Otros muchos de la misma época, Grieta en el Glaciar de Roger Frison-Roche, Montañas Injustas de Agustin Faus, Vocación Alpina de Armand Charlet, Los Tres Últimos Problemas de los Alpes de Ander Heckmair, La Conquista del Cervino de Eduard Wimper, Cordadas de Alerta de JJ Mollaret, La Conquista de las Montañas de Eric Shipton, El Alpinismo Hoy de Hermann Huber, Erase Una Vez el Sexto Grado de Ricardo Cassin, El Espíritu de una Época de Royal Robbins, El Espíritu de la Roca de Ron Kauk, Los Andes Vertiginosos de Rene Desmaison, La Montaña no Quiso de Saint-Loup, El Séptimo Sentido de Kurt Diemberger, y la Vertiente Oscura de Joe Simpson, todos libros escritos por grandes alpinistas y escritores, que como muy bien dicen sus títulos son de gran recomendación su lectura.
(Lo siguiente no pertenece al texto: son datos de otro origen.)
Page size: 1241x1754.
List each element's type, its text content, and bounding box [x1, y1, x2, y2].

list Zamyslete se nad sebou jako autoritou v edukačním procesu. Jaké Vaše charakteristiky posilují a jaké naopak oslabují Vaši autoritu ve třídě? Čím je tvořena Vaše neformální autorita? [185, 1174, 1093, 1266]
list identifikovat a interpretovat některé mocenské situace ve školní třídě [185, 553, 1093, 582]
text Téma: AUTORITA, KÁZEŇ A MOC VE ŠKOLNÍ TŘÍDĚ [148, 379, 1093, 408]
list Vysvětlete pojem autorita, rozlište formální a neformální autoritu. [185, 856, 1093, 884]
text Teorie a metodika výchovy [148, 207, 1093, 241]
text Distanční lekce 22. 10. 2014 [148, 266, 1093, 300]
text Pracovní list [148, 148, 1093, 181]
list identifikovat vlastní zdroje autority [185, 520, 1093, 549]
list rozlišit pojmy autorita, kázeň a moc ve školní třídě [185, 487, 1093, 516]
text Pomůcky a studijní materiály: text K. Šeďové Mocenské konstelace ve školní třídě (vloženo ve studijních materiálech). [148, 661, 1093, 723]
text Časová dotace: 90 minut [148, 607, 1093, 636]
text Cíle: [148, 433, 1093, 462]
Toda una extensa bibliografía capaz de hacernos volar por cualquier macizo, por cualquier pared en cualquier montaña, consiguiendo que los lectores alpinistas sientan por unos momentos durante su lectura la introducción a las actividades descritas por estos grandes escritores, hasta el punto de ser capaces de sentir y vivir la montaña desde casa.